Articles | Volume 11, issue 19
https://doi.org/10.5194/bg-11-5411-2014
https://doi.org/10.5194/bg-11-5411-2014
Research article
 | 
07 Oct 2014
Research article |  | 07 Oct 2014

Quantifying the effects of clear-cutting and strip-cutting on nitrate dynamics in a forested watershed using triple oxygen isotopes as tracers

U. Tsunogai, D. D. Komatsu, T. Ohyama, A. Suzuki, F. Nakagawa, I. Noguchi, K. Takagi, M. Nomura, K. Fukuzawa, and H. Shibata

Abstract. Temporal variations in the stable isotopic compositions of nitrate dissolved in stream water eluted from a cool–temperate forested watershed (8 ha) were measured to quantify the biogeochemical effects of clear-cutting of trees and subsequent strip-cutting of the understory vegetation, dwarf bamboo (Sasa senanensis), with special emphasis on changes in the fate of atmospheric nitrate that had been deposited onto the watershed based on Δ17O values of nitrate. A significant increase in stream nitrate concentration to 15 μmol L−1 in spring of 2004 was correlated with a significant increase in the Δ17O values of nitrate. Additionally, the high Δ17O values of +14.3‰ suggest that the direct drainage of atmospheric nitrate accounted for more than 50% of total nitrate exported from the forested watershed peaking in spring.
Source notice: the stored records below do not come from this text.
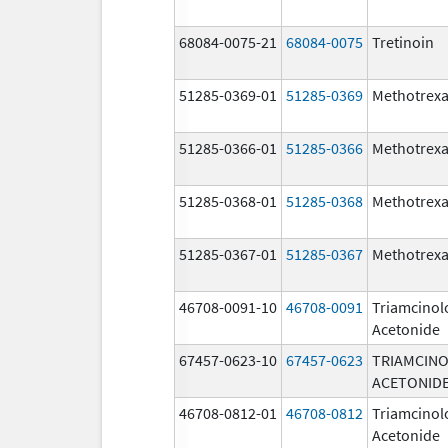
68084-0075-21
68084-0075
Tretinoin
51285-0369-01
51285-0369
Methotrexa
51285-0366-01
51285-0366
Methotrexa
51285-0368-01
51285-0368
Methotrexa
51285-0367-01
51285-0367
Methotrexa
46708-0091-10
46708-0091
Triamcinol
Acetonide
67457-0623-10
67457-0623
TRIAMCIN
ACETONID
46708-0812-01
46708-0812
Triamcinol
Acetonide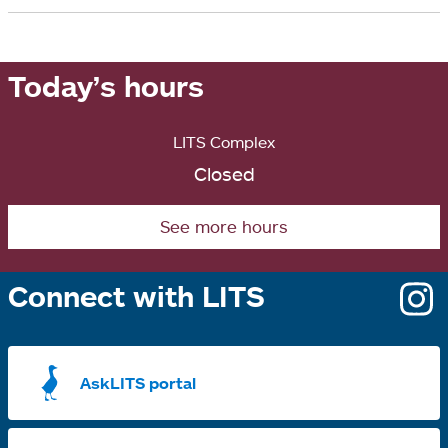
a
i
b
n
Today’s hours
a
n
LITS Complex
e
Closed
w
t
See more hours
a
b
Connect with LITS
o
i
a
AskLITS portal
n
t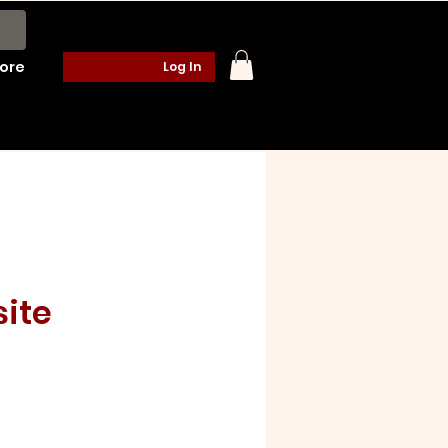
ore
Log In
ite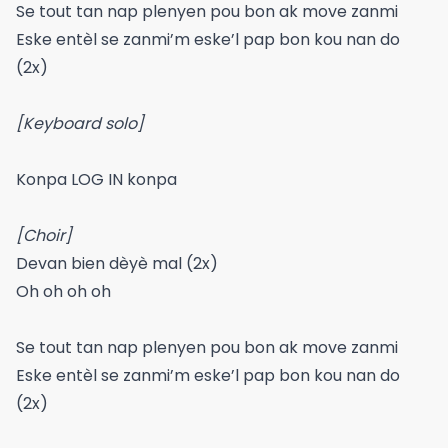
Se tout tan nap plenyen pou bon ak move zanmi
Eske entèl se zanmi’m eske’l pap bon kou nan do
(2x)
[Keyboard solo]
Konpa LOG IN konpa
[Choir]
Devan bien dèyè mal (2x)
Oh oh oh oh
Se tout tan nap plenyen pou bon ak move zanmi
Eske entèl se zanmi’m eske’l pap bon kou nan do
(2x)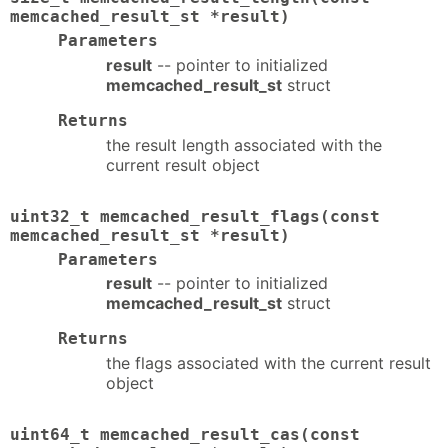
memcached_result_st *result)
Parameters
result
-- pointer to initialized
memcached_result_st
struct
Returns
the result length associated with the
current result object
uint32_t memcached_result_flags(const
memcached_result_st *result)
Parameters
result
-- pointer to initialized
memcached_result_st
struct
Returns
the flags associated with the current result
object
uint64_t memcached_result_cas(const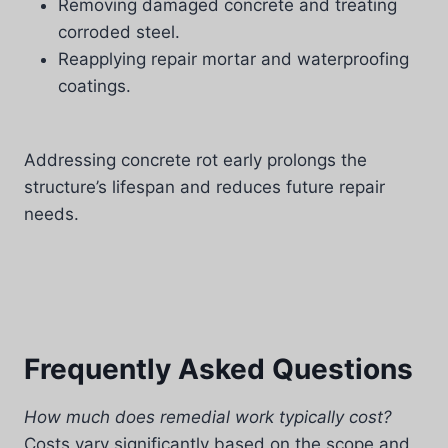
Removing damaged concrete and treating
corroded steel.
Reapplying repair mortar and waterproofing
coatings.
Addressing concrete rot early prolongs the
structure’s lifespan and reduces future repair
needs.
Frequently Asked Questions
How much does remedial work typically cost?
Costs vary significantly based on the scope and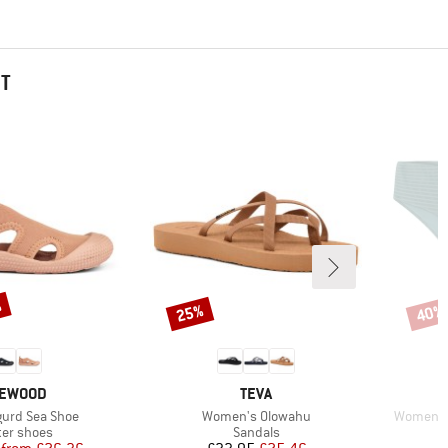
HT
%
25%
40%
Discount
Disco
RAND
BRAND
IEWOOD
TEVA
Item(s)
Item(s)
igurd Sea Shoe
Women's Olowahu
Women's 
duct group
Product group
er shoes
Sandals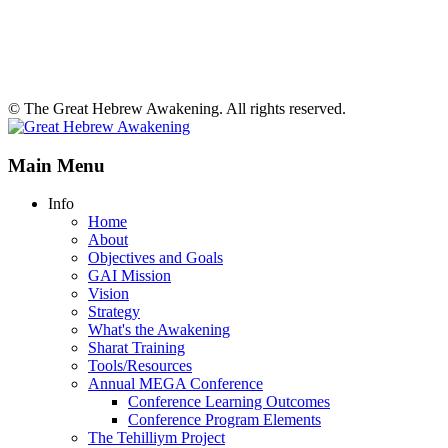
© The Great Hebrew Awakening. All rights reserved.
Main Menu
Info
Home
About
Objectives and Goals
GAI Mission
Vision
Strategy
What's the Awakening
Sharat Training
Tools/Resources
Annual MEGA Conference
Conference Learning Outcomes
Conference Program Elements
The Tehilliym Project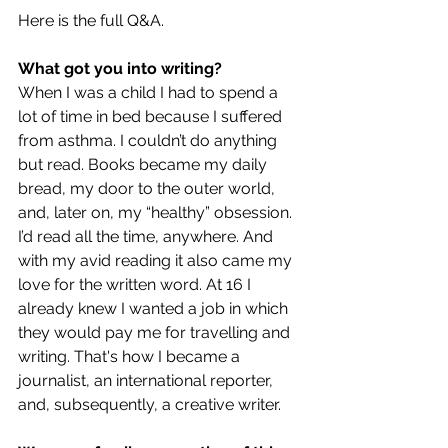
Here is the full Q&A.
What got you into writing?
When I was a child I had to spend a 
lot of time in bed because I suffered 
from asthma. I couldn’t do anything 
but read. Books became my daily 
bread, my door to the outer world, 
and, later on, my “healthy” obsession. 
I’d read all the time, anywhere. And 
with my avid reading it also came my 
love for the written word. At 16 I 
already knew I wanted a job in which 
they would pay me for travelling and 
writing. That's how I became a 
journalist, an international reporter, 
and, subsequently, a creative writer.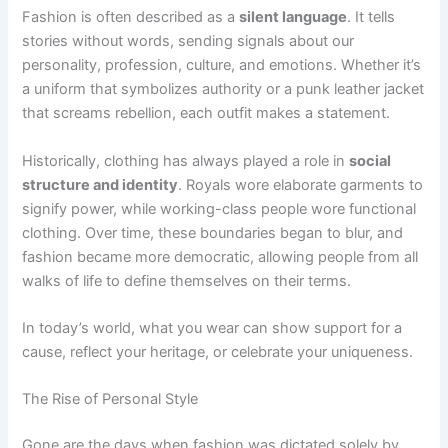
Fashion is often described as a
silent language
. It tells
stories without words, sending signals about our
personality, profession, culture, and emotions. Whether it’s
a uniform that symbolizes authority or a punk leather jacket
that screams rebellion, each outfit makes a statement.
Historically, clothing has always played a role in
social
structure and identity
. Royals wore elaborate garments to
signify power, while working-class people wore functional
clothing. Over time, these boundaries began to blur, and
fashion became more democratic, allowing people from all
walks of life to define themselves on their terms.
In today’s world, what you wear can show support for a
cause, reflect your heritage, or celebrate your uniqueness.
The Rise of Personal Style
Gone are the days when fashion was dictated solely by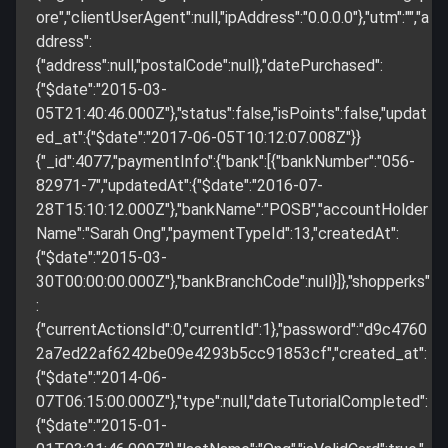
ore","clientUserAgent":null,"ipAddress":"0.0.0.0"},"utm":"","a
ddress":
{"address":null,"postalCode":null},"datePurchased":
{"$date":"2015-03-
05T21:40:46.000Z"},"status":false,"isPoints":false,"updat
ed_at":{"$date":"2017-06-05T10:12:07.008Z"}}
{"_id":4077,"paymentInfo":{"bank":[{"bankNumber":"056-
82971-7","updatedAt":{"$date":"2016-07-
28T15:10:12.000Z"},"bankName":"POSB","accountHolder
Name":"Sarah Ong","paymentTypeId":13,"createdAt":
{"$date":"2015-03-
30T00:00:00.000Z"},"bankBranchCode":null}]},"shopperks"
:
{"currentActionsId":0,"currentId":1},"password":"d9c4760
2a7ed22af6242be09e4293b5cc91853cf","created_at":
{"$date":"2014-06-
07T06:15:00.000Z"},"type":null,"dateTutorialCompleted":
{"$date":"2015-01-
Similar increases in both concentrations and Δ17O values were also found in spring of 2005. Conversely, low Δ17O values less than +1.5‰ were observed in other seasons, regardless of increases in stream nitrate concentration, indicating that the majority of nitrate exported from the forested watershed during seasons other than spring was remineralized nitrate: those retained in the forested ecosystem as either organic N or ammonium and then been converted to nitrate via microbial nitrification. When compared with the values prior to strip-cutting, the annual export of atmospheric nitrate and remineralized nitrate increased more than 16-fold and fourfold, respectively, in 2004, and more than 13-fold and fivefold, respectively, in 2005. The understory vegetation (Sasa) was particularly important to enhancing biological consumption of atmospheric nitrate.